Clinical Cancer Research, April 2015
Susanne Svensson, Annelie Abrahamsson, Gabriela Vazquez Rodriguez, Anna-Karin Olsson, Lasse Jensen, Yihai Cao, Charlotta Dabrosin
Novel therapeutic targets of estrogen receptor (ER)-positive breast cancers are urgently needed because current anti-estrogen therapy causes severe adverse effects, nearly 50% of patients are intrinsically resistant, and the majority of recurrences have maintained ER expression.

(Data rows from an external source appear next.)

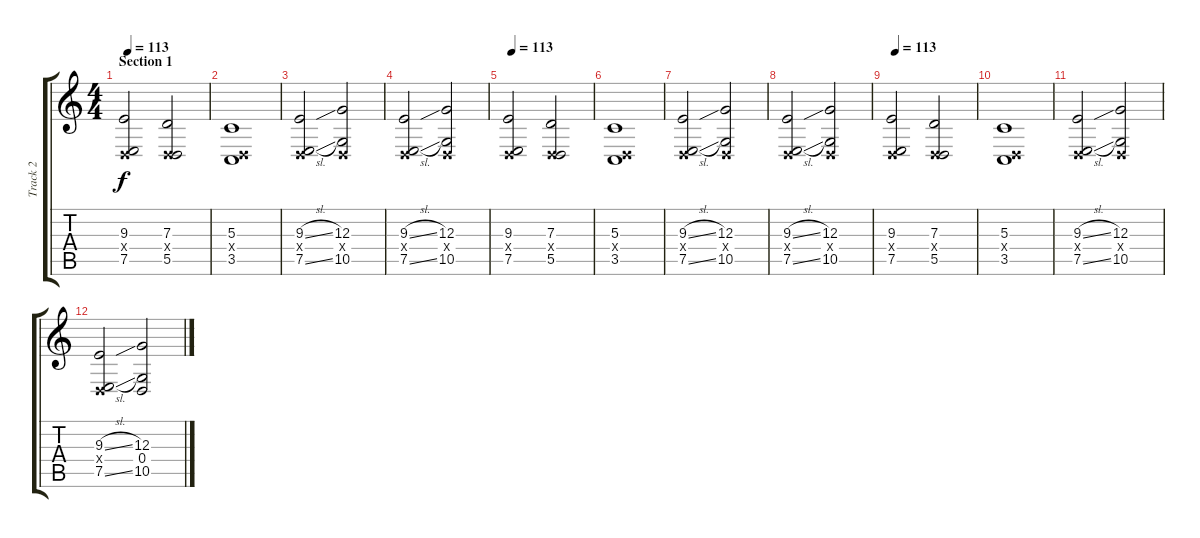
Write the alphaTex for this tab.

\track ("Track 2" "Track 2") {instrument viola}
\staff {score tabs}
\tuning (E4 B3 G3 D3 A2 E2) {hide}
\ts (4 4)
\section ("" "Section 1")
\tempo 113
\clef g2
\ks c
(9.3 0.4{x} 7.5).2{dy f instrument distortionguitar} (7.3 0.4{x} 5.5).2 |
(5.3 0.4{x} 3.5).1 |
(9.3{sl} 0.4{x} 7.5{sl}).2 (12.3 0.4{x} 10.5).2 |
(9.3{sl} 0.4{x} 7.5{sl}).2 (12.3 0.4{x} 10.5).2 |
\tempo 113
(9.3 0.4{x} 7.5).2{instrument distortionguitar} (7.3 0.4{x} 5.5).2 |
(5.3 0.4{x} 3.5).1 |
(9.3{sl} 0.4{x} 7.5{sl}).2 (12.3 0.4{x} 10.5).2 |
(9.3{sl} 0.4{x} 7.5{sl}).2 (12.3 0.4{x} 10.5).2 |
\tempo 113
(9.3 0.4{x} 7.5).2{instrument distortionguitar} (7.3 0.4{x} 5.5).2 |
(5.3 0.4{x} 3.5).1 |
(9.3{sl} 0.4{x} 7.5{sl}).2 (12.3 0.4{x} 10.5).2 |
(9.3{sl} 0.4{x} 7.5{sl}).2 (12.3 0.4 10.5).2
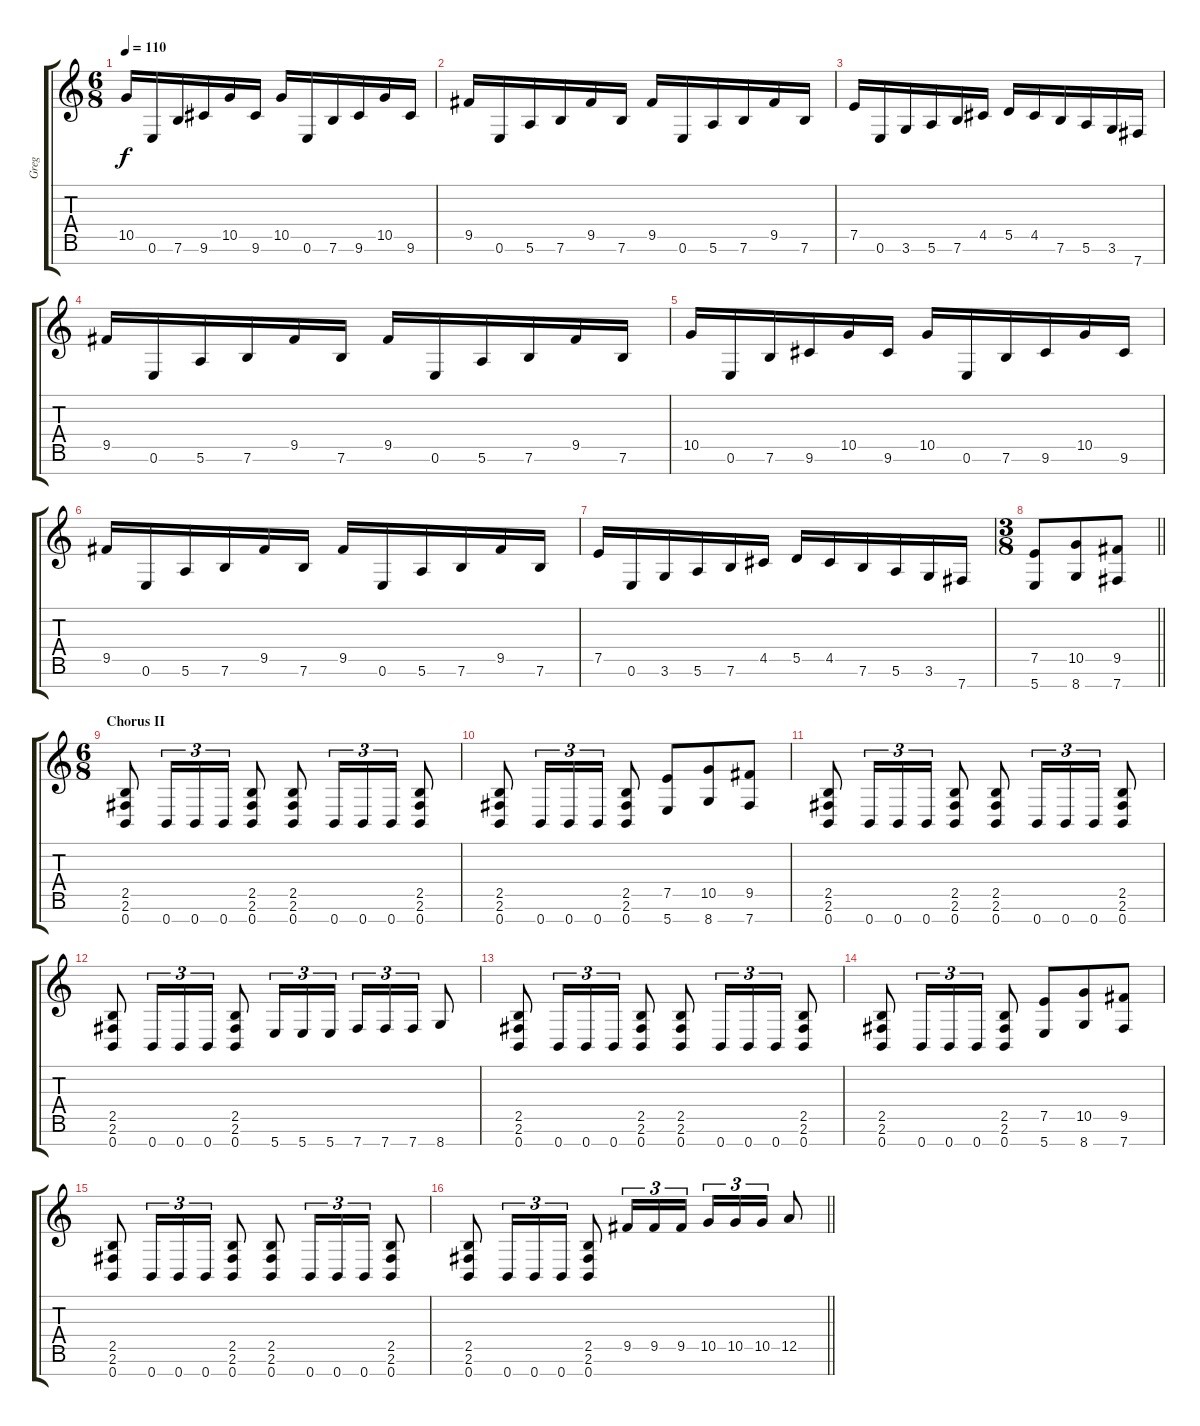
\track ("Greg" "Greg") {instrument distortionguitar}
\staff {score tabs}
\tuning (E4 B3 G3 D3 A2 E2 B1) {hide}
\ts (6 8)
\tempo 110
\clef g2
\ks c
10.5.16{dy f} 0.6.16 7.6.16 9.6.16 10.5.16 9.6.16 10.5.16 0.6.16 7.6.16 9.6.16 10.5.16 9.6.16 |
9.5.16 0.6.16 5.6.16 7.6.16 9.5.16 7.6.16 9.5.16 0.6.16 5.6.16 7.6.16 9.5.16 7.6.16 |
7.5.16 0.6.16 3.6.16 5.6.16 7.6.16 4.5.16 5.5.16 4.5.16 7.6.16 5.6.16 3.6.16 7.7.16 |
9.5.16 0.6.16 5.6.16 7.6.16 9.5.16 7.6.16 9.5.16 0.6.16 5.6.16 7.6.16 9.5.16 7.6.16 |
10.5.16 0.6.16 7.6.16 9.6.16 10.5.16 9.6.16 10.5.16 0.6.16 7.6.16 9.6.16 10.5.16 9.6.16 |
9.5.16 0.6.16 5.6.16 7.6.16 9.5.16 7.6.16 9.5.16 0.6.16 5.6.16 7.6.16 9.5.16 7.6.16 |
7.5.16 0.6.16 3.6.16 5.6.16 7.6.16 4.5.16 5.5.16 4.5.16 7.6.16 5.6.16 3.6.16 7.7.16 |
\ts (3 8)
\barLineRight lightlight
(7.5 5.7).8 (10.5 8.7).8 (9.5 7.7).8 |
\ts (6 8)
\section ("" "Chorus II")
(2.5 2.6 0.7).8 0.7.16{tu (3 2)} 0.7.16{tu (3 2)} 0.7.16{tu (3 2)} (2.5 2.6 0.7).8 (2.5 2.6 0.7).8 0.7.16{tu (3 2)} 0.7.16{tu (3 2)} 0.7.16{tu (3 2)} (2.5 2.6 0.7).8 |
(2.5 2.6 0.7).8 0.7.16{tu (3 2)} 0.7.16{tu (3 2)} 0.7.16{tu (3 2)} (2.5 2.6 0.7).8 (7.5 5.7).8 (10.5 8.7).8 (9.5 7.7).8 |
(2.5 2.6 0.7).8 0.7.16{tu (3 2)} 0.7.16{tu (3 2)} 0.7.16{tu (3 2)} (2.5 2.6 0.7).8 (2.5 2.6 0.7).8 0.7.16{tu (3 2)} 0.7.16{tu (3 2)} 0.7.16{tu (3 2)} (2.5 2.6 0.7).8 |
(2.5 2.6 0.7).8 0.7.16{tu (3 2)} 0.7.16{tu (3 2)} 0.7.16{tu (3 2)} (2.5 2.6 0.7).8 5.7.16{tu (3 2)} 5.7.16{tu (3 2)} 5.7.16{tu (3 2) beam splitsecondary} 7.7.16{tu (3 2)} 7.7.16{tu (3 2)} 7.7.16{tu (3 2)} 8.7.8 |
(2.5 2.6 0.7).8 0.7.16{tu (3 2)} 0.7.16{tu (3 2)} 0.7.16{tu (3 2)} (2.5 2.6 0.7).8 (2.5 2.6 0.7).8 0.7.16{tu (3 2)} 0.7.16{tu (3 2)} 0.7.16{tu (3 2)} (2.5 2.6 0.7).8 |
(2.5 2.6 0.7).8 0.7.16{tu (3 2)} 0.7.16{tu (3 2)} 0.7.16{tu (3 2)} (2.5 2.6 0.7).8 (7.5 5.7).8 (10.5 8.7).8 (9.5 7.7).8 |
(2.5 2.6 0.7).8 0.7.16{tu (3 2)} 0.7.16{tu (3 2)} 0.7.16{tu (3 2)} (2.5 2.6 0.7).8 (2.5 2.6 0.7).8 0.7.16{tu (3 2)} 0.7.16{tu (3 2)} 0.7.16{tu (3 2)} (2.5 2.6 0.7).8 |
\barLineRight lightlight
(2.5 2.6 0.7).8 0.7.16{tu (3 2)} 0.7.16{tu (3 2)} 0.7.16{tu (3 2)} (2.5 2.6 0.7).8 9.5.16{tu (3 2)} 9.5.16{tu (3 2)} 9.5.16{tu (3 2) beam splitsecondary} 10.5.16{tu (3 2)} 10.5.16{tu (3 2)} 10.5.16{tu (3 2)} 12.5.8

We investigated the role of estrogen dependent chemokine expression and subsequent cancer growth in human tissues and experimental breast cancer models. For in vivo sampling of human chemokines microdialysis was used in breast cancers of women or normal human breast tissue before and after tamoxifen therapy. Estrogen exposure and targeted therapies were assessed in immune competent PyMT murine breast cancer, orthotopic human breast cancers in nude mice, cell culture of cancer cells, and freshly isolated human macrophages. Cancer cell dissemination was investigated using zebrafish. ER+ cancers in women produced high levels of extracellular CCL2 and CCL5 in vivo, which was associated with infiltration of tumor-associated macrophages. In experimental breast cancer, estradiol enhanced macrophage influx and angiogenesis through increased release of CCL2, CCL5, and vascular endothelial growth factor. These effects were inhibited by anti-CCL2 or anti-CCL5 therapy, which resulted in potent inhibition of cancer growth. In addition, estradiol induced a pro-tumorigenic activation of the macrophages. In a zebrafish model, macrophages increased cancer cell dissemination via CCL2 and CCL5 in the presence of estradiol, which was inhibited with anti-CCL2 and anti-CCL5 treatment. Our findings shed new light on the mechanisms underlying the progression of ER+ breast cancer and indicate the potential of novel therapies targeting CCL2 and CCL5 pathways.